#### Selected text

25. In Studio Kamalalaya v. Commercial Tax Officer [1993] 89 STC 307 (WBTT), this Tribunal took the view that in the case of works contract the basic goods forming the subject-matter of works contract should belong to a person other than a contractor.

26. Same view was followed by this Tribunal in Bijoy Processing Industries v. Commercial Tax Officer, Central Section [1994] 92 STC 503 (WBTT). It has been held therein that works contract envisages an agreement between two persons--one owning the property or the goods and the other carrying out certain specific works on it. According to this Tribunal there has to be a property owned by somebody who engages somebody else to carry out certain works involving application or affixation of certain materials to that property.

27. Mr. Mondal, learned State Representative, has referred to the decision of the Supreme Court in Patnaik and Co. v. State of Orissa reported in [1965] 16 STC 364. In Patnaik and Co. [1965] 16 STC 364, the Supreme Court was considering an agreement between Patnaik and Company and State of Orissa for construction of bus bodies on the chassis supplied by the State of Orissa. In the agreement Patnaik & Co., was responsible for the safe custody of the chassis from the date of receipt till their delivery to the State and the company had to insure its premises including the chassis against fire, theft, damage and riot at its own cost. The company was to construct the bus bodies in strict accordance with the specifications and to deliver the bodies to the Governor on or before the date specified in the agreement.

Analysing the terms of the said agreement the Supreme Court found that the property in the bus body did not pass on its being placed or constructed on the chassis but only when the whole vehicle including bus body was delivered. On the basis of such finding the Supreme Court held that the contract as a whole was a contract of sale of goods.

28. Patnaik and Co. [1965] 16 STC 364 has been followed by the Supreme Court in several decisions rendered thereafter. Relying upon the said decision of the Patnaik and Co. [1965] 16 STC 364 (SC) several High Courts have also held that the contract for constructing body of bus on the chassis supplied by the person placing the order constitutes sale of goods and not works contract.

29. We have already pointed out the specific features of the agreement between the petitioner and respondent No. 3. Those features, according to us, show that the transaction was a sale transaction and not a works contract as contended by the petitioner. Clauses relating to supply of materials, indemnity bond, insurance policy, advance payment, final payment, guarantee for the materials supplied by the manufacturer and warranty for good performance thereof, clearly indicate that excepting the property in the boiler quality plates supplied free by the petitioner, property in all other materials and the ultimate finished product belonged to respondent No. 3, the manufacturer, till delivery thereof to the petitioner upon receipt of agreed consideration in accordance with the terms thereof.

30. It, however, appears that respondent No. 3 has charged sales tax on the total amount including the price of the material admittedly supplied free by the petitioner-company and paid such realised tax to the State Government. Prima facie it appears to us that the price/value of the materials supplied free by the petitioner for manufacturing the vessels should not have been included in the sale price. However, we do not express any final opinion on the same inasmuch as several factual aspects particularly whether the petitioner derived any other benefit on the said amount or cash are required to be considered for the same purpose. So we intend to give liberty to the petitioner to raise the said question before the assessing authority of respondent No. 3 with supporting materials, facts and figures and if such question is raised, the said assessing authority will consider the same by giving opportunity of hearing to the petitioner-company and respondent No. 3 and pass a reasoned order within 3 months from the date of formally raising such question/dispute. In case it is found that no sales tax was/is payable on the price of the materials supplied free by the petitioner to the manufacturer, the petitioner is to approach the Commissioner under Section 37(3) of the 1994 Act to get refund of the excess tax realised by the dealer and deposited with the Government.

#### Supplied data
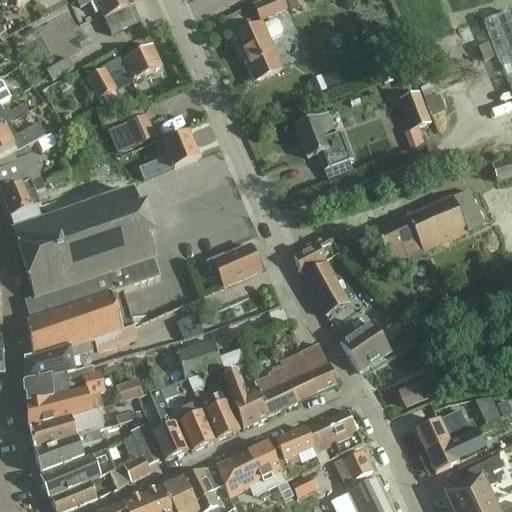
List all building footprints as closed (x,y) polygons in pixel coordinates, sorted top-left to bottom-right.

#### Actions to take
[A] Check each statement against the judgment excerpt and answer yes or no, quoting the words of the excerpt that settle it. (i) In Studio Kamalalaya, the Tribunal held that the basic goods in a works contract should belong to the contractor. (ii) In Patnaik and Co., the chassis was supplied by the State of Orissa. (iii) The Tribunal gives a final opinion that the price of the free-supplied materials should not have been included in the sale price.
[B] Please swap "Tribunal" for "Court" in the stretch of the judgment excerpt from "25. In Studio" through "than a contractor.", and write out that stretch with the change.
Work from the text alone and leave the material aside.

#### Solved problems
[A]
(i) No: "the basic goods forming the subject-matter of works contract should belong to a person other than a contractor"
(ii) Yes: "construction of bus bodies on the chassis supplied by the State of Orissa"
(iii) No: "we do not express any final opinion on the same"

[B]
25. In Studio Kamalalaya v. Commercial Tax Officer [1993] 89 STC 307 (WBTT), this Court took the view that in the case of works contract the basic goods forming the subject-matter of works contract should belong to a person other than a contractor.